Let's take a glimpse under the hood of this customer service automation engine.
Orion is built on natural language processing (NLP) technology. NLP is a subfield of artificial intelligence. NLP touches upon two umbrellas of techniques namely machine learning (ML) and deep learning (DL).
Every day, new innovation is happening in the AI domain. Since the launch of the open-source machine learning library Tensorflow in 2015 new libraries, platforms and techniques developed by a variety of research centers, universities and organisations are popping up every 3 months.
It is our vision to master the various state-of-the-art technologies out there, in order to bring a best-of-breed mix to the table. This allows us to stand on the shoulder of giants and deliver the best possible results to power customer service needs.
Staying up-to-date on latest developments and putting together the right mix of technologies and techniques is our competency. Combining computer science with our experience in the customer service domain together with the ability to integrate, is what makes Orion today.
The basis of customer service automation is the ability to automatically recognise customer questions. Everything else follows from that.

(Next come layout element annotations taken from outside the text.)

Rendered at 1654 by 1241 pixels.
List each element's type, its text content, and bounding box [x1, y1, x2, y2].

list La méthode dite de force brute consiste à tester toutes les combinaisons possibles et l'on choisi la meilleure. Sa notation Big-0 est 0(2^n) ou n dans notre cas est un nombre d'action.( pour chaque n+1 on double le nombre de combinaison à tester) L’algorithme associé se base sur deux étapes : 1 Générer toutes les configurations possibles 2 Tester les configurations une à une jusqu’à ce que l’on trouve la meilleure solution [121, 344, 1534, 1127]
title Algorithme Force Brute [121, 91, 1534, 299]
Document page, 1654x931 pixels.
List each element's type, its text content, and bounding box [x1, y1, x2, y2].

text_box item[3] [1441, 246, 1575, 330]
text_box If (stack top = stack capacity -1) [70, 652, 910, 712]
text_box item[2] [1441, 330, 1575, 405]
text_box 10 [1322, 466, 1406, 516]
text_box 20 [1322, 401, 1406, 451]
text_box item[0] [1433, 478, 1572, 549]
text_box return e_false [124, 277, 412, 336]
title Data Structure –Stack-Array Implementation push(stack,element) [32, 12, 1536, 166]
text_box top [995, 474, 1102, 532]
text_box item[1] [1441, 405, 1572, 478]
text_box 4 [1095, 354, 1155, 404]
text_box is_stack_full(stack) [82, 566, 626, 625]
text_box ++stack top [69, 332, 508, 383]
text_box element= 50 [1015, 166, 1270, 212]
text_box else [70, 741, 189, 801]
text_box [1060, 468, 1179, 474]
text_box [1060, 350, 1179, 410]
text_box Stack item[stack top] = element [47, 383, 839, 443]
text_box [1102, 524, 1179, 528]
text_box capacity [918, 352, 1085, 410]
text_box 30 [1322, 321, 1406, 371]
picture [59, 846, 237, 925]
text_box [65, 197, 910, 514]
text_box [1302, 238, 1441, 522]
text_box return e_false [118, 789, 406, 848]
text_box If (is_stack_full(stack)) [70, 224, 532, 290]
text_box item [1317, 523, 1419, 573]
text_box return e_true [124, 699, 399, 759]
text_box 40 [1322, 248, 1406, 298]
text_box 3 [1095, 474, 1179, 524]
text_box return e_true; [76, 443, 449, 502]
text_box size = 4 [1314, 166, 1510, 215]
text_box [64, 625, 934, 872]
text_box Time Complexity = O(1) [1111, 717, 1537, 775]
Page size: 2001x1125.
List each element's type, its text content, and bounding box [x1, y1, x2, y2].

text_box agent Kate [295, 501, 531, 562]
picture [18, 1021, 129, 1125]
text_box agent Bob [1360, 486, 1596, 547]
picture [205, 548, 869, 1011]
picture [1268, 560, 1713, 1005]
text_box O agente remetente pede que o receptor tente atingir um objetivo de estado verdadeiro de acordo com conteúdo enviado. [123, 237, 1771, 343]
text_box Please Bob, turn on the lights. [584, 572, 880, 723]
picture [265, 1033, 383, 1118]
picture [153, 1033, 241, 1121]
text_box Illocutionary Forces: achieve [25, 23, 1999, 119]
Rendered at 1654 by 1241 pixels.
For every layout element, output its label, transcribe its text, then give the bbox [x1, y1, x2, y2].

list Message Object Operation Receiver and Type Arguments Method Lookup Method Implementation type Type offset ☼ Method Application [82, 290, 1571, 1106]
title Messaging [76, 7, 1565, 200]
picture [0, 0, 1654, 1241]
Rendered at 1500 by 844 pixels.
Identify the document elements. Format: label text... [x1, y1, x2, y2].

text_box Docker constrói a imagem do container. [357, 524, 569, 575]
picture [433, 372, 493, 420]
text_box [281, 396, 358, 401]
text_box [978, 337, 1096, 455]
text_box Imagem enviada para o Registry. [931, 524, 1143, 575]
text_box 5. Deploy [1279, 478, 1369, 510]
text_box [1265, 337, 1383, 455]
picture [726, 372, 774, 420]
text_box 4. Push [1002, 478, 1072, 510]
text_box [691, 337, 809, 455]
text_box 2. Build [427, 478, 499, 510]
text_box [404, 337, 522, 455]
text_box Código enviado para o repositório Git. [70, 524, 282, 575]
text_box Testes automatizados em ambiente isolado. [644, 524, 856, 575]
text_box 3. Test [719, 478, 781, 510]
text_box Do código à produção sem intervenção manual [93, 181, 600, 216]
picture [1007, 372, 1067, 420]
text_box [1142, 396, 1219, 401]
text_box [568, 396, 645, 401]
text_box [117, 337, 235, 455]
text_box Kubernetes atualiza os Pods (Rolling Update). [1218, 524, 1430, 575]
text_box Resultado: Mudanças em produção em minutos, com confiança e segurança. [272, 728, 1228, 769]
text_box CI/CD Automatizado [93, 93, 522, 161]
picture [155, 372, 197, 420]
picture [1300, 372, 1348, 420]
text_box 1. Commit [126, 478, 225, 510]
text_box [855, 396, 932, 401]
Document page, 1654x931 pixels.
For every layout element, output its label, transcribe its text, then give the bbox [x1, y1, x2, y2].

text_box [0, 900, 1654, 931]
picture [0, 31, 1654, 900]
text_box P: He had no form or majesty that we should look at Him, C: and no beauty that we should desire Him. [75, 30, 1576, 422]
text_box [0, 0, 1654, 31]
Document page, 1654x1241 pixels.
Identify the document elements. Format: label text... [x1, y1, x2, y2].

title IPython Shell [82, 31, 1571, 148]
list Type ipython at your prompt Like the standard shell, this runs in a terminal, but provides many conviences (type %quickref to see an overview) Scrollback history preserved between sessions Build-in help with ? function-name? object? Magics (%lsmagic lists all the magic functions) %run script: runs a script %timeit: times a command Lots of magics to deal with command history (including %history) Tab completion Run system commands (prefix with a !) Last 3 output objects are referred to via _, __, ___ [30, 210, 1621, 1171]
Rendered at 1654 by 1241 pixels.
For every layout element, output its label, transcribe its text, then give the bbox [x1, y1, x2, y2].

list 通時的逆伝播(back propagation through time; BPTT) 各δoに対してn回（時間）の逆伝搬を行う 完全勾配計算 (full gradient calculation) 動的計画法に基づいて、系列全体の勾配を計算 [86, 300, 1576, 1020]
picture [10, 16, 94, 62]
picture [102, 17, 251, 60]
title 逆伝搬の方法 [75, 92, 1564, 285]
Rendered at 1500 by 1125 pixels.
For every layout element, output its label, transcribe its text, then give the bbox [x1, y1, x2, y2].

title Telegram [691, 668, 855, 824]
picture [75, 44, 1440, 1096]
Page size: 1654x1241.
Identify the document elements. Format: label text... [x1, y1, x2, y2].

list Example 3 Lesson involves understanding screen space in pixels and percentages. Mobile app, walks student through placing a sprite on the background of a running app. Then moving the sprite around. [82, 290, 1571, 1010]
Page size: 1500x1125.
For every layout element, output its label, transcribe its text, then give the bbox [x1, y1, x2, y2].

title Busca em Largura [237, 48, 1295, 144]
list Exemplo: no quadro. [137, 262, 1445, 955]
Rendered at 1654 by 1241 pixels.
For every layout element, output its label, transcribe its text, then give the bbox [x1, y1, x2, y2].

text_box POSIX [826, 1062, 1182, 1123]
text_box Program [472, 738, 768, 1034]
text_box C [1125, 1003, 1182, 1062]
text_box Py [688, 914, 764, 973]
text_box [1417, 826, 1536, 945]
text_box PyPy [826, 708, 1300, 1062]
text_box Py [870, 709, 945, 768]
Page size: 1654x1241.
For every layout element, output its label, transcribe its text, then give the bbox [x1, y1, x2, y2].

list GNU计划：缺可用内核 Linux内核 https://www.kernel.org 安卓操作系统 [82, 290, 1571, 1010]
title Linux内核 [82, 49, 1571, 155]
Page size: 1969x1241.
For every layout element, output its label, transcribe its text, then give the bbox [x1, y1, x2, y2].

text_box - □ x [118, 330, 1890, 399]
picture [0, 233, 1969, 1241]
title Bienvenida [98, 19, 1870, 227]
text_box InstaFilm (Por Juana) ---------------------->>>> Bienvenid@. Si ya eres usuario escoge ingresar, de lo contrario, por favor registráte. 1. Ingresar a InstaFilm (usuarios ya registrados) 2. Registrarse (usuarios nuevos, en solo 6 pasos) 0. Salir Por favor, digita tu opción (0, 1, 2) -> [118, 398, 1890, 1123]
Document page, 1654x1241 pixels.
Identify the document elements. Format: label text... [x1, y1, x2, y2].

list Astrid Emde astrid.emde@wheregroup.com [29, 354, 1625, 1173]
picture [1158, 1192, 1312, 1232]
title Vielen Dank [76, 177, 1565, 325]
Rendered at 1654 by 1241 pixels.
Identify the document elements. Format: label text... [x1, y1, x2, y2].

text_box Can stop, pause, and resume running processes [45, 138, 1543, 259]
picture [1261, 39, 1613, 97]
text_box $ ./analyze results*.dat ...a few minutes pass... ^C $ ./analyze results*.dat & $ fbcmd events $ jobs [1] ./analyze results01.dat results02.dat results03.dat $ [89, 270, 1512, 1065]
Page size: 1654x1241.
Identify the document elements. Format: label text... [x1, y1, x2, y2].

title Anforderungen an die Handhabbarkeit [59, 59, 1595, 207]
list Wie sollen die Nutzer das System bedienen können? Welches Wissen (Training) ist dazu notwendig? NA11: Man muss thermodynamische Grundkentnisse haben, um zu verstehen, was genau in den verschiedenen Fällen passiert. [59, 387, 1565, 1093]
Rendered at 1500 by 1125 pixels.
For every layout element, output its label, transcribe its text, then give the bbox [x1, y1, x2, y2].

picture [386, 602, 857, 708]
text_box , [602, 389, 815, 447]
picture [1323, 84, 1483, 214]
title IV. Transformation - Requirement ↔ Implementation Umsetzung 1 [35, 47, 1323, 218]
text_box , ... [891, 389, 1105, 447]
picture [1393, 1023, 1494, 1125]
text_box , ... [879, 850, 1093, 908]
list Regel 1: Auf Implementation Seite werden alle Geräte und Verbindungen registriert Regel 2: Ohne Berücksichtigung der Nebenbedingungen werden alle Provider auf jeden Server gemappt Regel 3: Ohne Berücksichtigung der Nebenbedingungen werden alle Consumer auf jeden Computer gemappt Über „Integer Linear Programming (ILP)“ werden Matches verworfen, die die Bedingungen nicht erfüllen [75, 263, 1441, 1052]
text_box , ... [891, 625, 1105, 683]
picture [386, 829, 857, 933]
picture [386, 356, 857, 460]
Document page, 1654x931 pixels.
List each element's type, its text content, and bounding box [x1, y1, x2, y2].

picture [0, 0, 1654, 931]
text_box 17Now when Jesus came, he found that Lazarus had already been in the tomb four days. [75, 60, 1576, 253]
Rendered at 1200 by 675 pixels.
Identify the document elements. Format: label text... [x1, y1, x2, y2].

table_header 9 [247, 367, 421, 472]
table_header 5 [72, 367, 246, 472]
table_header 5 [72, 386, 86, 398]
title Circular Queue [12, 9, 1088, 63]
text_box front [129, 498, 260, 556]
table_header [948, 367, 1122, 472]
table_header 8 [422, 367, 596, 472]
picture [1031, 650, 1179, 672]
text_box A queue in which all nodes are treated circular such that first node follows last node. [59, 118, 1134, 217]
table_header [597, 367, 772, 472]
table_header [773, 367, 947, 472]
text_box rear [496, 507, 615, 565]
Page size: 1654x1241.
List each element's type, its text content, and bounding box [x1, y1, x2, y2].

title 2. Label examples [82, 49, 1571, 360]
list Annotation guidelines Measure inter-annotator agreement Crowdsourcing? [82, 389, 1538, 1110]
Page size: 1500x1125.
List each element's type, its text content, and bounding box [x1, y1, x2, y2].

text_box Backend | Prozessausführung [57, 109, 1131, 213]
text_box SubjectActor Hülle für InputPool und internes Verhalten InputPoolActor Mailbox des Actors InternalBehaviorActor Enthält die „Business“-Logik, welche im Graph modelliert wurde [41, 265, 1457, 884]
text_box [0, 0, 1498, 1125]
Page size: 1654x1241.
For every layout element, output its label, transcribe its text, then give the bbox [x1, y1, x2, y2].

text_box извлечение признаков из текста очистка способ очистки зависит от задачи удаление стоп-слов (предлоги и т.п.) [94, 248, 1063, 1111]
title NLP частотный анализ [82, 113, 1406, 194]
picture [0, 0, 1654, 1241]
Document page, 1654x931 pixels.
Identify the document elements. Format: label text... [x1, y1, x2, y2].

Under the hood we build 1 model per language that can handle a variety of digital text channels.
Using our proprietary technology for e-mail we can extract the essential paragraph from an e-mail thread.
Webforms and contactforms are among the cleanest forms of customer question input.
Because of the short sentences used in chat and social media, the essence of the question is quickly captured.
You might not be aware, but e-mail is a particularly hard nut to crack when it comes to natural language processing.
If you just input any kind of text into an AI model the result is in 99% of cases useless. "Garbage in, garbage out" as we sometimes say. Reason is that such models do not know what parts of text to focus on. This we want to avoid.
Since the style and structure of an e-mail question differs from a contactform, which again varies from a chat message, our first step is to transform that. This is what we call pre-processing the input.
The pre-processing allows us to make abstraction of the original channel and feed the processed question input into the single recognition model we have custom built for each of our clients. The recognition approaches the state of the art.